Usage¶
Typically, you import smartypants
and call the
smartypants.smartypants()
to convert a text, for example:
import smartypants
text = '"SmartyPants" is smart, so is <code>smartypants.py</code> -- a Python port'
print(smartypants.smartypants(text))
It results:
“SmartyPants” is smart, so is <code>smartypants.py</code> — a Python port
Attributes¶
smartypants.smartypants()
accepts processing attributes, which tells it
what need to be converted.
See also
smartypants.Attr
for a list of attributes.
To use these attributes, simply using bitwise OR operator, that is A | B
:
from smartypants import Attr
attrs = Attr.q | Attr.d
smartypants.smartypants(text, attrs)
attrs = Attr.set1 | Attr.w
smartypants.smartypants(text, attrs)
Skipped HTML elements¶
Elements¶
By default, there are a few HTML elements that smartypants.smartypants()
do not try to be smart with them:
tags_to_skip = ['pre', 'samp', 'code', 'tt', 'kbd', 'script', 'style', 'math']

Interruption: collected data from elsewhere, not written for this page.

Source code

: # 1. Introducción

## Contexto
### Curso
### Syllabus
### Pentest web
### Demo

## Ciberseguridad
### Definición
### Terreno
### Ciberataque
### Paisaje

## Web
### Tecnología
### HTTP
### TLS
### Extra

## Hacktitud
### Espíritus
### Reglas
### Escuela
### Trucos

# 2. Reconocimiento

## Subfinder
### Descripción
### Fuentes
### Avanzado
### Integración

If you need to change, for example, adding additional tags and remove one of them:
>>> from smartypants import tags_to_skip as tags
>>> tags.append('a')
>>> tags.remove('code')
>>> tags
['pre', 'samp', 'tt', 'kbd', 'script', 'style', 'math', 'a']
The smartypants.tags_to_skip
is compiled into a regular expression for
being used by smartypants.smartypants()
. You could actually overwrite
smartypants._tags_to_skip_regex()
and return with your own regular
expression.
Comments¶
HTML comments are always skipped since they are not rendered in browsers.
Important
Beware of
--
, which should not or must not be in a HTML comment.Backslash escapes¶
If you need to use literal straight quotes (or plain hyphens and periods), for example, text like
6'2"
may become6‘2”
. To avoid such situation, you can use backslash escapes like6\'2\"
.See also
smartypants.process_escapes()
for a complete list of backslash escapes.